Each completed query generates an experience tuple: (state, action, reward, next_state). These are stored in a circular buffer of 10,000 entries. Every 50 queries, the router samples a batch of 32 experiences and performs Bellman Q-value updates.
This matters for three reasons:
- Stability. Batch updates prevent the Q-table from oscillating based on individual noisy outcomes.
- Efficiency. A single unusual query does not distort routing. The batch average smooths out variance.
- Recency. The circular buffer means old experiences are gradually replaced by new ones. The router adapts to changing query patterns over time.
The Q-table persists to disk every 50 updates. On restart, the router resumes from its learned state instead of starting from scratch.
Production Distribution
In a representative production deployment, the tier distribution stabilizes at approximately:
| Tier | Percentage | Query Types |
|---|---|---|
| Haiku (fast) | 58-65% | Status checks, simple lookups, classification, formatting |
| Sonnet (strong) | 25-30% | Multi-step analysis, content generation, data synthesis |
| Opus (orchestrator) | 8-12% | Complex orchestration, novel problems, multi-agent coordination |
Compare this to uniform Sonnet routing (the industry default): 100% of queries at $3/M. With learned routing, the weighted average cost drops to approximately $1.30/M — a 57% reduction. For the 60%+ of queries routed to Haiku, the per-query savings is 73%.
These numbers improve over time as the Q-table accumulates more experience.
The Self-Improvement Loop
This is the property that makes the system fundamentally different from rule-based routing: it gets better automatically.
A new deployment starts with the agent definition tiers (layer 5) handling most routing. The Q-learning router explores, gathering experience. After a few hundred queries, the Q-table starts capturing reliable patterns. After a few thousand, the router’s learned policy dominates and the agent defaults become fallbacks for rare query types.
No engineering intervention required. No rule updates. No manual tuning. The router observes outcomes and adjusts.
If query patterns change — a new data source, a seasonal shift in user behavior, a new team onboarding — the circular buffer naturally phases out stale experience and the router adapts.
Beyond Cost: Quality Improves Too
An unexpected benefit: routing simple queries to Haiku often produces better user experience than routing them to Opus.
Haiku responds 3-5x faster.
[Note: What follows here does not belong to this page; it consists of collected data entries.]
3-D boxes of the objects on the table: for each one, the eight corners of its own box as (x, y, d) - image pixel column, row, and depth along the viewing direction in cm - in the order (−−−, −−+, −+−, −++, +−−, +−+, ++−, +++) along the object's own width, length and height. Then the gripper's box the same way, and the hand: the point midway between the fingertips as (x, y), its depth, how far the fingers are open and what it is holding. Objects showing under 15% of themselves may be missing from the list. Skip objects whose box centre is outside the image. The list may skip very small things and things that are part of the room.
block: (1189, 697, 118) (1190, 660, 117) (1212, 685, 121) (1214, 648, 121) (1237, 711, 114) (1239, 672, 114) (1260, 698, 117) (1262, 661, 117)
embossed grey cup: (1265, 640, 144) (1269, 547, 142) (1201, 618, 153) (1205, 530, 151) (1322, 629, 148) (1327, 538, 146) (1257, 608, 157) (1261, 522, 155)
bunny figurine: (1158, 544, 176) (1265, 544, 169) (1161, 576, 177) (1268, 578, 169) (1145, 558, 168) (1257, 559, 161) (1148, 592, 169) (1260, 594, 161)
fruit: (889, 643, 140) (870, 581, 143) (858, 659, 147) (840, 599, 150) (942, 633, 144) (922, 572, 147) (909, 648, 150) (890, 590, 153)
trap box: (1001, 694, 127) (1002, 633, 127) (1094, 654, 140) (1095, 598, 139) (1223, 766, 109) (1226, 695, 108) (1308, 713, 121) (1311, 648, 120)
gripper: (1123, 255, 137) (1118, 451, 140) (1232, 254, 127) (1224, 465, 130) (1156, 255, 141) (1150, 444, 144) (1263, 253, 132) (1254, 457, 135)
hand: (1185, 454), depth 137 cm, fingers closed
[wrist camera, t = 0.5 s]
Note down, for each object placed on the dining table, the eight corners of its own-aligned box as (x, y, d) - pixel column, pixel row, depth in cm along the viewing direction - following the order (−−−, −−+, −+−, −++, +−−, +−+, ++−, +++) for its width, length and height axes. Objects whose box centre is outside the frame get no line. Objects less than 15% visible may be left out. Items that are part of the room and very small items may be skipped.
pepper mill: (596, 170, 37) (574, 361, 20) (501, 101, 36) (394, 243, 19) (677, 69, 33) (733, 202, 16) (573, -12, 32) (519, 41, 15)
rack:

For a simple status check or data lookup, the user gets their answer in 800ms instead of 3 seconds. The response quality is identical — Haiku handles simple queries perfectly — but the experience is noticeably better.
Opus is not better at everything. It is better at hard things. For easy things, it is slower and more expensive with no quality advantage. Correct routing means every model tier operates in its optimal range.
The system does not just save money. It puts the right tool on the right problem. That is what intelligent routing actually means.